Leonie tat wie geheißen. Sie bahnte sich rasch einen Weg vorbei an den wenigen Tischen und plumpste auf den leeren Stuhl. Als sie sich nach links wandte, sah sie sich von den größten Glubschaugen, die sie je gesehen hatte, angestarrt.
»Rachel?«, fragte Leonie und zog ihren Pferdeschwanz über die Schulter nach vorn. Das Mädchen, dessen Haar wie glattgebügelt aussah, nickte energisch, hielt sich dann aber grinsend einen Finger vor die Lippen. Hat sie mir gerade gesagt, ich soll den Mund halten?, fragte Leonie sich selbst.
Anna nahm den Unterricht nicht gleich wieder auf, stattdessen suchte sie den Dialog mit ihrer neuen Schülerin. Leonie wusste noch nicht, wie sie das fand. »Möchtest du uns etwas über dich erzählen, Leonie?«
Wenn ich etwas zu erzählen hätte, bestimmt, dachte sie, doch ihr fiel nichts ein, was in irgendeiner Form interessant gewesen wäre. »Ich komme aus Canberra. Ich bin mit meinem Vater hergezogen.« Sie sah sich um, alle Augen waren gespannt auf sie gerichtet. Sie fühlte sich durchleuchtet. Anna setzte sich auf ihr Pult, während Leonie erzählte und legte im Schoß die weichen Hände übereinander. »Wir sind gestern erst angekommen. Mein Vater arbeitet jetzt wohl hier.« Leonies Stimme wurde immer dünner, doch es schien erwartet zu werden, dass sie mehr erzählte, also fügte sie alles hinzu was ihr in den Sinn kam. »Ich hab' eine kleine Schwester, Sophie, die ist zwei – und schläft den ganzen Tag – « Anna lachte. Leonie stutzte. Es war ein fürchterlich herrliches Geräusch. Wie Glockenklang im Wind. Das Mädchen fuhr fort. »Unser Haus gefällt mir gut ... darf ich fragen, welches Fach wir eigentlich gerade haben?« Jetzt lachte die ganze Klasse. Ihre Sitznachbarn schienen es als Witz aufgefasst zu haben, also fiel Leonie nach einem Moment mit ein und sie kicherten alle gemeinsam. Das fühlte sich gar nicht schlecht an.

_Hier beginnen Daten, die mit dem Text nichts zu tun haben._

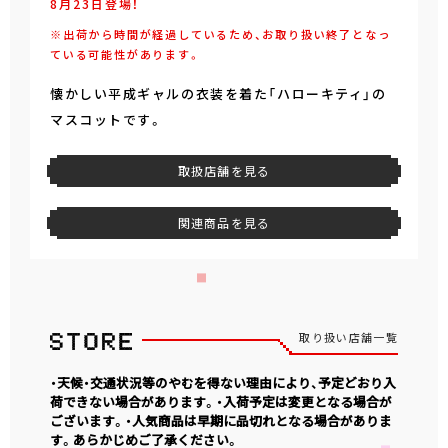
8月23日登場！
※出荷から時間が経過しているため、お取り扱い終了となっ
ている可能性があります。
懐かしい平成ギャルの衣装を着た「ハローキティ」の
マスコットです。
取扱店舗を見る
関連商品を見る
取り扱い店舗一覧
・天候・交通状況等のやむを得ない理由により、予定どおり入
荷できない場合があります。・入荷予定は変更となる場合が
ございます。・人気商品は早期に品切れとなる場合がありま
す。あらかじめご了承ください。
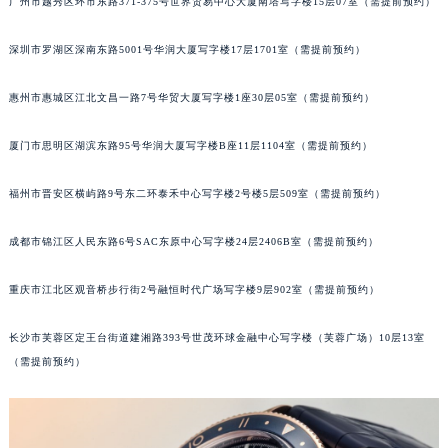
广州市越秀区环市东路371-375号世界贸易中心大厦南塔写字楼15层07室（需提前预约）
黑龙江省大庆市萨尔图区会战大街宝玑售后服务中心（需提前预约）
黑龙江省鹤岗市向阳区红军路宝玑售后服务中心（需提前预约）
深圳市罗湖区深南东路5001号华润大厦写字楼17层1701室（需提前预约）
黑龙江省黑河市爱辉区中央街宝玑售后服务中心（需提前预约）
惠州市惠城区江北文昌一路7号华贸大厦写字楼1座30层05室（需提前预约）
黑龙江省鸡西市鸡冠区红军路宝玑售后服务中心（需提前预约）
黑龙江省佳木斯市向阳区长安路宝玑售后服务中心（需提前预约）
厦门市思明区湖滨东路95号华润大厦写字楼B座11层1104室（需提前预约）
黑龙江省牡丹江市东安区太平路宝玑售后服务中心（需提前预约）
黑龙江省七台河市桃山区大同街宝玑售后服务中心（需提前预约）
福州市晋安区横屿路9号东二环泰禾中心写字楼2号楼5层509室（需提前预约）
黑龙江省齐齐哈尔市龙沙区龙华路宝玑售后服务中心（需提前预约）
成都市锦江区人民东路6号SAC东原中心写字楼24层2406B室（需提前预约）
黑龙江省双鸭山市尖山区新兴大街宝玑售后服务中心（需提前预约）
黑龙江省绥化市北林区新华街与康庄路交叉口宝玑售后服务中心（需提前预约）
重庆市江北区观音桥步行街2号融恒时代广场写字楼9层902室（需提前预约）
黑龙江省伊春市伊美区通河路宝玑售后服务中心（需提前预约）
吉林省白城市洮北区明仁南街宝玑售后服务中心（需提前预约）
长沙市芙蓉区定王台街道建湘路393号世茂环球金融中心写字楼（芙蓉广场）10层13室
吉林省白山市浑江区浑江大街宝玑售后服务中心（需提前预约）
（需提前预约）
吉林省吉林市船营区河南街宝玑售后服务中心（需提前预约）
吉林省辽源市龙山区人民大街宝玑售后服务中心（需提前预约）
吉林省梅河口市新华街道梅河大街宝玑售后服务中心（需提前预约）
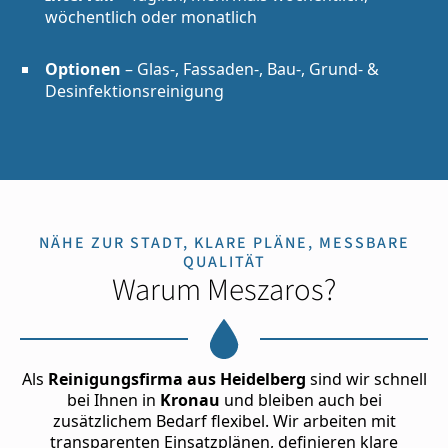
wöchentlich oder monatlich
Optionen
– Glas-, Fassaden-, Bau-, Grund- &
Desinfektionsreinigung
NÄHE ZUR STADT, KLARE PLÄNE, MESSBARE
QUALITÄT
Warum Meszaros?
Als
Reinigungsfirma aus Heidelberg
sind wir schnell
bei Ihnen in
Kronau
und bleiben auch bei
zusätzlichem Bedarf flexibel. Wir arbeiten mit
transparenten Einsatzplänen, definieren klare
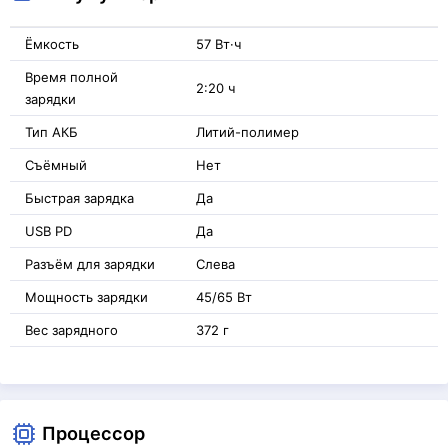
Ёмкость
57 Вт·ч
Время полной
2:20 ч
зарядки
Тип АКБ
Литий-полимер
Съёмный
Нет
Быстрая зарядка
Да
USB PD
Да
Разъём для зарядки
Слева
Мощность зарядки
45/65 Вт
Вес зарядного
372 г
Процессор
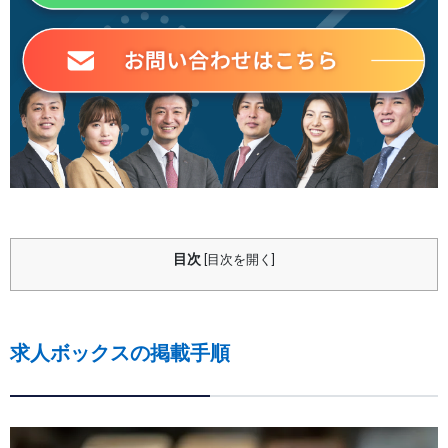
目次
[
目次を開く
]
求人ボックスの掲載手順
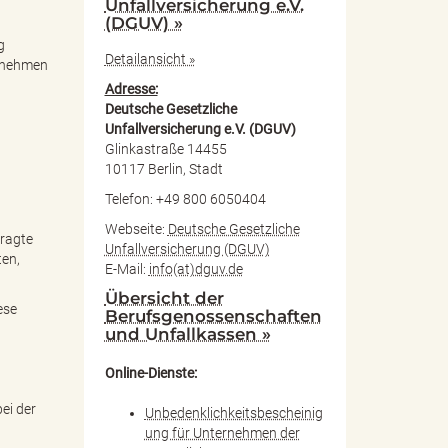
Unfallversicherung e.V.
(DGUV) »
g
Detailansicht »
ernehmen
Adresse:
Deutsche Gesetzliche
Unfallversicherung e.V. (DGUV)
Glinkastraße 14455
10117 Berlin, Stadt
Telefon: +49 800 6050404
Webseite:
Deutsche Gesetzliche
tragte
Unfallversicherung (DGUV)
ten,
E-Mail:
info(at)dguv.de
Übersicht der
ese
Berufsgenossenschaften
und Unfallkassen »
Online-Dienste:
ei der
Unbedenklichkeitsbescheinig
ung für Unternehmen der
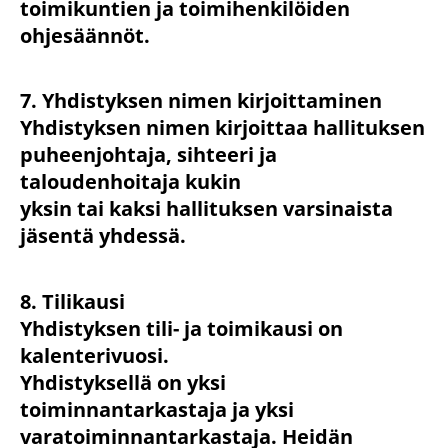
toimikuntien ja toimihenkilöiden
ohjesäännöt.
7. Yhdistyksen nimen kirjoittaminen
Yhdistyksen nimen kirjoittaa hallituksen
puheenjohtaja, sihteeri ja
taloudenhoitaja kukin
yksin tai kaksi hallituksen varsinaista
jäsentä yhdessä.
8. Tilikausi
Yhdistyksen tili- ja toimikausi on
kalenterivuosi.
Yhdistyksellä on yksi
toiminnantarkastaja ja yksi
varatoiminnantarkastaja. Heidän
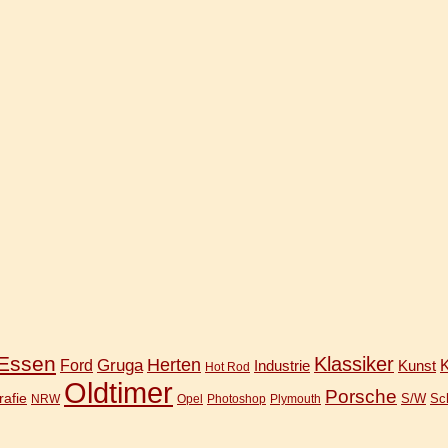
Essen
Klassiker
Gruga
Herten
Ford
Industrie
Kunst
K
Hot Rod
Oldtimer
Porsche
rafie
S/W
Sc
NRW
Opel
Photoshop
Plymouth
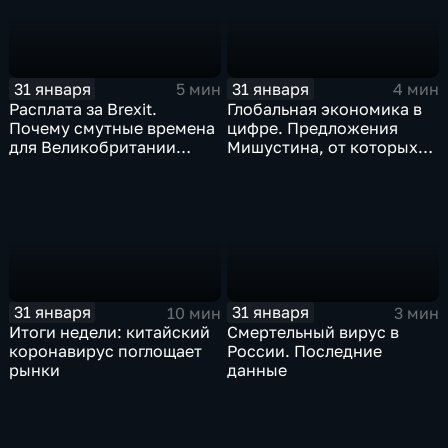
31 января
31 января
5 мин
4 мин
Расплата за Brexit.
Глобальная экономика в
Почему смутные времена
цифре. Предложения
для Великобритании
Мишустина, от которых
только начинаются
ЕАЭС не сможет
отказаться
31 января
31 января
10 мин
3 мин
Итоги недели: китайский
Смертельный вирус в
коронавирус поглощает
России. Последние
рынки
данные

Es stellte sich heraus, dass sie sich im Englischunterricht befanden. Zumindest war das der Schluss, zu dem Leonie kam. Sie erhielt einen schlicht gestalteten Band mit dem Titel Die schönsten Märchen von A bis Z, der alle erdenklichen Geschichten enthielt, die Leonie als Kind geliebt hatte, aber auch solche, von denen sie noch nie gehört hatte. Sämtlich Kindergeschichten, begriff Leonie nicht gleich, was damit zu tun war. Sie vermutete eine stundenlange Analyse, philosophische Deutungen oder sonst was, die einem den ganzen Spaß an den schönen Geschichten nahmen. Leonie stellte sich bei solchen Aufgaben stets eine Sektion vor. Aber Anna verlangte nichts dergleichen. Anstatt den Inhalt des Buches zu zerreden, taten sie nichts anderes, als darin zu lesen. Mal abwechselnd laut, mal leise für sich und dann sollten sie einige Lieblingszitate heraussuchen, aber auch damit war nichts weiter anzustellen.

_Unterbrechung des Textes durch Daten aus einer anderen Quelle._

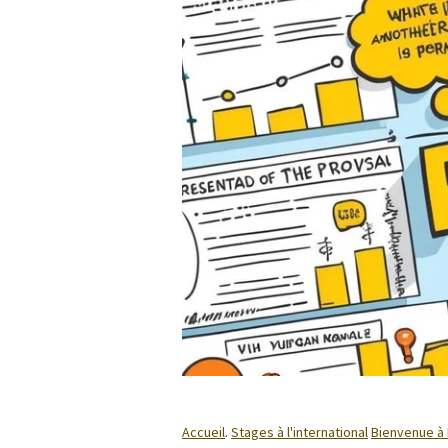
Accueil
.
Stages à l'international
Bienvenue à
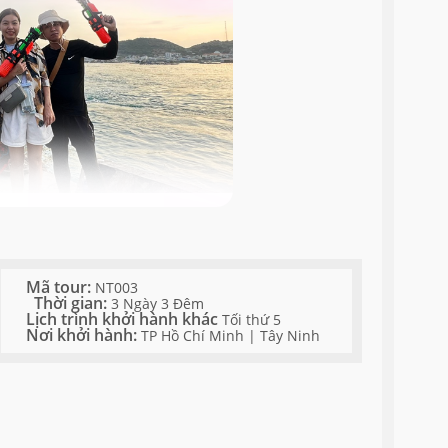
Mã tour:
NT003
Thời gian:
3 Ngày 3 Đêm
Lịch trình khởi hành khác
Tối thứ 5
Nơi khởi hành:
TP Hồ Chí Minh | Tây Ninh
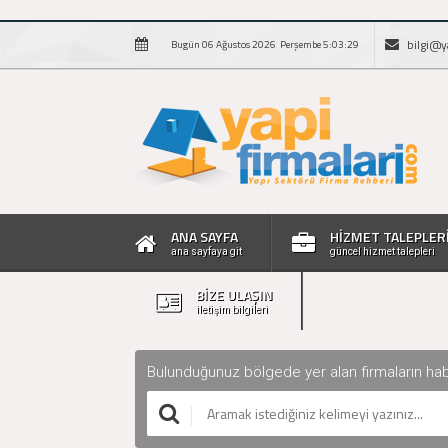
bilgi@y
Bugün 06 Ağustos 2026 Perşembe 5:03:30
ANA SAYFA
HİZMET TALEPLER
ana sayfaya git
güncel hizmet talepleri
BİZE ULAŞIN
iletişim bilgileri
Bulunduğunuz bölgede yer alan firmaların haberle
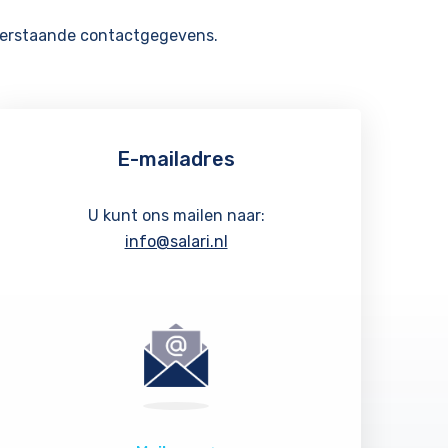
nderstaande contactgegevens.
E-mailadres
U kunt ons mailen naar:
info@salari.nl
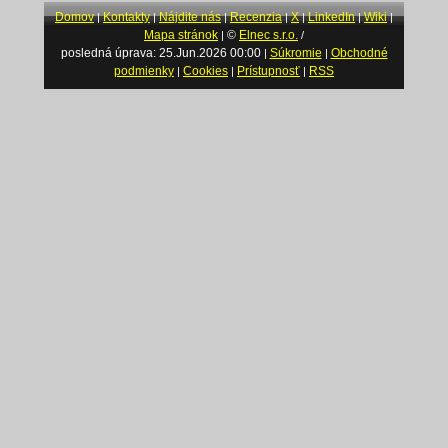
Domov
Kontakty
Nájdite nás
Recenzia
X
LinkedIn
Wiki
|
|
|
|
|
|
|
Mapa stránok
©
Elnec s.r.o.
|
/
posledná úprava: 25.Jun.2026 00:00
Súkromie
Obchodné
|
|
podmienky
Cookies
Prístupnosť
RSS
|
|
|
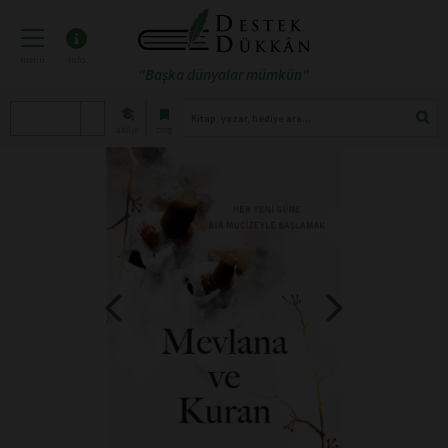
menü
info
"Başka dünyalar mümkün"
atölye
blog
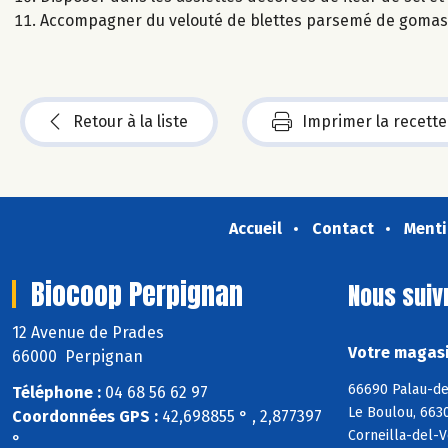
Accompagner du velouté de blettes parsemé de gomas
Retour à la liste
Imprimer la recette
Accueil
Contact
Menti
Biocoop Perpignan
Nous suiv
12 Avenue de Prades
Votre magasi
66000 Perpignan
66690 Palau-de
Téléphone :
04 68 56 62 97
Le Boulou, 6630
Coordonnées GPS :
42,698855 ° , 2,877397
Corneilla-del-V
°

Während Anna selbst einen Auszug aus »Rotkäppchen und der böse Wolf« vorlas – und jedes Hörbuch hätte von ihr gelesen werden sollen, wie Leonie feststellte – erklang ein Klingeln und unterbrach die Lehrerin unhöflich. In einer synchronen Bewegung erhoben sich neun von nunmehr zehn Schülern. Nur Leonie blieb natürlich auf ihrem Stuhl kleben, die sich fragte was geschah. Anna winkte sie mit einem gütigen Lächeln zur Tür. Eine Strähne rutschte ihr in die Stirn und sie schob sie hinter ihr Ohr zurück. Selbst das macht sie viel anmutiger, als ich, dachte Leonie und folgte den anderen hinaus.